I don’t want to…(followed with huffing and puffing)
You always want us to…
I’m hungry. What do we have…? (I prepare a lot of meals because of Ellis’ medication for weight gain issues)
I pray that today we moms will have enough patience and grace to pick the right battles with our little peeps. I so need to be encouraged that each day makes a difference in our lives and that it’s not wasted time. It is a beautiful thing that kids love us back with those trusting eyes and will forgive so easily even when we are feeling the effects of hanger and exhaustion.
Steven Curtis Chapman’s song “Do Everything” lyrics speak to me on those days when I’m still in my pj’s and cooking the 5th meal of the day.
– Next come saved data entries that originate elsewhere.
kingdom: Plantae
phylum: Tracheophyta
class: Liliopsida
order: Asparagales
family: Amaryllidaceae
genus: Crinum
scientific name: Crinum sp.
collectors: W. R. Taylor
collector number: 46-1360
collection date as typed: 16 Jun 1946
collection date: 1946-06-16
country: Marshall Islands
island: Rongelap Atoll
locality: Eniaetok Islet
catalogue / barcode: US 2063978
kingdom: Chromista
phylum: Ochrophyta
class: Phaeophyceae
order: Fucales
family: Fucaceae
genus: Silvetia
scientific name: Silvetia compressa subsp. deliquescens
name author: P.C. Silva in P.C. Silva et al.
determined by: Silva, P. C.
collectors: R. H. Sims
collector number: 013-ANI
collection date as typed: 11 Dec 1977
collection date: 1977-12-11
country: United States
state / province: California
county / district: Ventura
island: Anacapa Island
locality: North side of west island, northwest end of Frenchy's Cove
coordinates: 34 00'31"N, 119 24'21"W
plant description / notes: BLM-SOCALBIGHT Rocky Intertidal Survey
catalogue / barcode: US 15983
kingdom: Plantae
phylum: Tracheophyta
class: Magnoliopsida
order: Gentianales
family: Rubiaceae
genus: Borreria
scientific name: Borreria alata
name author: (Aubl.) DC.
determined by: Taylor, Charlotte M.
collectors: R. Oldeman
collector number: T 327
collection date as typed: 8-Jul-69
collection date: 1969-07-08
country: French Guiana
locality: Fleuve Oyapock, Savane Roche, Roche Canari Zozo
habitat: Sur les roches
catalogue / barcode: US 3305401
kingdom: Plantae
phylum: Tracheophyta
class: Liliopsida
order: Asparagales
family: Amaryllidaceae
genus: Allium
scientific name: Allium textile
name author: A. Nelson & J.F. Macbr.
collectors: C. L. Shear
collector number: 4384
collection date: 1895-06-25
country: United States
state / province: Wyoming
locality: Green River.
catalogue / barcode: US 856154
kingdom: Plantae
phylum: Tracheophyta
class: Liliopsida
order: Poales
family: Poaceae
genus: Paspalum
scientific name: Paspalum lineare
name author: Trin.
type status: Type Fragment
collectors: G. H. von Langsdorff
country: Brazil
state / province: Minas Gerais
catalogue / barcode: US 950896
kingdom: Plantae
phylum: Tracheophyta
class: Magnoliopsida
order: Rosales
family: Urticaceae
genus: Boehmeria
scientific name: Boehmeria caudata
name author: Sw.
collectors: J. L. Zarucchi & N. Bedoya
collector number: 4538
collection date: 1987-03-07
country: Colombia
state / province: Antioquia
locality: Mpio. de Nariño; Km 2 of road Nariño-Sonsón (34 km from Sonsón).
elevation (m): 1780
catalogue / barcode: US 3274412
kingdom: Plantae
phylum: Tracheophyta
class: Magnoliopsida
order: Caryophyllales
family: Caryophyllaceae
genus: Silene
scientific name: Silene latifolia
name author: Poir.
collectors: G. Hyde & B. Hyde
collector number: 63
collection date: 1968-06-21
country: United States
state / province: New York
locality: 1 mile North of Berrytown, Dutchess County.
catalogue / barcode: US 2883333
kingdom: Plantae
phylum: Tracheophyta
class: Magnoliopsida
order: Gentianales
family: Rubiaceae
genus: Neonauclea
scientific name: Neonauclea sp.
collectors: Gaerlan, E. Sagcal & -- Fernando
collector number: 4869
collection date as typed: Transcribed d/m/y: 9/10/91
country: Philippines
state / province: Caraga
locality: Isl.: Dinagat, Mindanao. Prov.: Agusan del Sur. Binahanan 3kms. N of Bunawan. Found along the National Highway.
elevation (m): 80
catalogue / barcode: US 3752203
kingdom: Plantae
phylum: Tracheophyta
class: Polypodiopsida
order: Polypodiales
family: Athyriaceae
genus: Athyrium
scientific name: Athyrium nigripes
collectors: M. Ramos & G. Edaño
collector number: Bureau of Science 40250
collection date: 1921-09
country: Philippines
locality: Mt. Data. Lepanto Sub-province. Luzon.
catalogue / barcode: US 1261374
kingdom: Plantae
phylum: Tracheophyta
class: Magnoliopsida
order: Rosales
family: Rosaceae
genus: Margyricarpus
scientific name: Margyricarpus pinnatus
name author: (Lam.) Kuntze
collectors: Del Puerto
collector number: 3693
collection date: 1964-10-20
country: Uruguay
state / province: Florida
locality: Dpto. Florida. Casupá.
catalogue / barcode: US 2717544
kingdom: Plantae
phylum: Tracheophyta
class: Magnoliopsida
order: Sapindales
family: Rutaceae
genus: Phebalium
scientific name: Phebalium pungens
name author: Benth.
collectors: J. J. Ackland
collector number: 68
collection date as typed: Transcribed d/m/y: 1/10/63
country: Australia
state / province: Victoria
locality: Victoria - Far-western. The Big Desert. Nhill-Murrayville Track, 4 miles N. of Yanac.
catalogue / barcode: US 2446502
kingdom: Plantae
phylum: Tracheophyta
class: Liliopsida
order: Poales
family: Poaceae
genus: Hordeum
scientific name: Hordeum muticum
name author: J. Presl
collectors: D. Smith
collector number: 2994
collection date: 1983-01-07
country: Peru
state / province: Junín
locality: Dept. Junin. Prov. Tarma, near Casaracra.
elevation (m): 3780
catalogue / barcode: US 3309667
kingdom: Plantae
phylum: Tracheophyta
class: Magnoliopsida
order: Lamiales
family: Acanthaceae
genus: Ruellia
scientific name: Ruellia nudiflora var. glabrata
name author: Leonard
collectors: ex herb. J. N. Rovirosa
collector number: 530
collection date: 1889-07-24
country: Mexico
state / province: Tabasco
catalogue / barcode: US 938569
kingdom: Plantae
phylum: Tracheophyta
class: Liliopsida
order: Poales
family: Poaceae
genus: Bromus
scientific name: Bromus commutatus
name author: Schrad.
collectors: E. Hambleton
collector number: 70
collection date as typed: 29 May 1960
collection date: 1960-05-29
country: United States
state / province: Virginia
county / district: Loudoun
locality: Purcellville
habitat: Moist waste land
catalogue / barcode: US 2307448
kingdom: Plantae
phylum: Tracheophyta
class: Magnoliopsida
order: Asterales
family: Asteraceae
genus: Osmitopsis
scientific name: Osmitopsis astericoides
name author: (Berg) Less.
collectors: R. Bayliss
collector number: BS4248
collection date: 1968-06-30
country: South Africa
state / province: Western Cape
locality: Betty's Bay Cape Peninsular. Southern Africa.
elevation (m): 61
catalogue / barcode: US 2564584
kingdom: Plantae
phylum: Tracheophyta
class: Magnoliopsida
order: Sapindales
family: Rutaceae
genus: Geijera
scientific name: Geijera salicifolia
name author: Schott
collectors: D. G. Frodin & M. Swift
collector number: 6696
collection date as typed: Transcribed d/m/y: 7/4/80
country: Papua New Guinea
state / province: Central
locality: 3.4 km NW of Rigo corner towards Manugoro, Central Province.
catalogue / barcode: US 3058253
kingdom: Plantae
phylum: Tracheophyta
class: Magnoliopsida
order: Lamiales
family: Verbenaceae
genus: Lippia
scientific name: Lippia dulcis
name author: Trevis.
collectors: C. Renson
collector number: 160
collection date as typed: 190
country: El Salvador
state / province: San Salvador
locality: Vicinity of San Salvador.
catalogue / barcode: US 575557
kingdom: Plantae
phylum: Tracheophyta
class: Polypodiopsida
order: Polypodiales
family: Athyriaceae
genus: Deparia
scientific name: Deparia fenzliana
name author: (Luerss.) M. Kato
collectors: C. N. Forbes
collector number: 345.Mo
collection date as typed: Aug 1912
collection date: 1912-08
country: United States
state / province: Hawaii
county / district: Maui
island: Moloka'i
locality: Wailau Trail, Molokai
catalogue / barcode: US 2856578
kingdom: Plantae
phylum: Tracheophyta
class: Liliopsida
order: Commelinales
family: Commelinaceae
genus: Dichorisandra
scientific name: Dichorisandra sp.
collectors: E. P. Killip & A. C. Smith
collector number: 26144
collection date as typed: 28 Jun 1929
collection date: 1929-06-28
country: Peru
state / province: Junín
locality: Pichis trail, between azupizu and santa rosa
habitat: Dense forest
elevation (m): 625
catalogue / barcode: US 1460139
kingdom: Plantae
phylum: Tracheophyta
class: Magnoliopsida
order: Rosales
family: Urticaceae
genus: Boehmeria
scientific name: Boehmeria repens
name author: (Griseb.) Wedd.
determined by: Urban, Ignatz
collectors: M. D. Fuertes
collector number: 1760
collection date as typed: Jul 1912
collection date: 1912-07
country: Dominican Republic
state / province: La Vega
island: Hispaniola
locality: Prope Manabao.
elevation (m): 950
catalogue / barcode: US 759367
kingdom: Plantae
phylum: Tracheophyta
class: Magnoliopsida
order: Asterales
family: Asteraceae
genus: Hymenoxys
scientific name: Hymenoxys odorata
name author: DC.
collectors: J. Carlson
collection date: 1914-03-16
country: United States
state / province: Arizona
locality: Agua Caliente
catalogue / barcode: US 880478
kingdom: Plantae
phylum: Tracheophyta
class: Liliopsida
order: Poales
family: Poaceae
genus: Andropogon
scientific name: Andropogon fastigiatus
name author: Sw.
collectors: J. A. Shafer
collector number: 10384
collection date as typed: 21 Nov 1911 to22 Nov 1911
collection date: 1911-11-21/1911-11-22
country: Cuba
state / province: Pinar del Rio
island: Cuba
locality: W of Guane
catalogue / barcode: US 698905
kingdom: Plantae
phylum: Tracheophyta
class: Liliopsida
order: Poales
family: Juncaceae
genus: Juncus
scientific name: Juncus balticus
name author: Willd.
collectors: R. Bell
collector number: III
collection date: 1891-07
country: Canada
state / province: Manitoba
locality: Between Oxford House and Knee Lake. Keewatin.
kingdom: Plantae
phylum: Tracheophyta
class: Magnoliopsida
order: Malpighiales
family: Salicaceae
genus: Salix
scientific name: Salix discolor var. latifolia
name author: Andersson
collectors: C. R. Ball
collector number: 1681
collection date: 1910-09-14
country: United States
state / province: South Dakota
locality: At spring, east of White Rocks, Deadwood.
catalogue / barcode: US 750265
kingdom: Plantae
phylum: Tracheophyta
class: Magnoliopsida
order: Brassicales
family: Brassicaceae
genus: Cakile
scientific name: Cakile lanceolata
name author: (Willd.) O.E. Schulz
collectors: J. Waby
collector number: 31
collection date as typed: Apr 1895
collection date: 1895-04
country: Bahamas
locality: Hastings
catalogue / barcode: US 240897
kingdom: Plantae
Your picking up toys on the living room floor for the fifteenth time today Matching up socks Sweeping up lost cheerios that got away
You put a baby on your hip Color on your lips and head out the door
While I may not know you I bet I know you Wonder sometimes, does it matter at all?
Well let me remind you, it all matters just as long
As you do everything you do to the glory of the One who made you Cause he made you To do Every little thing that you do To bring a smile to His face Tell the story of grace With every move that you make And every little thing you do
Another day and praying us moms glorify God in raising our kids and loving them for who they are.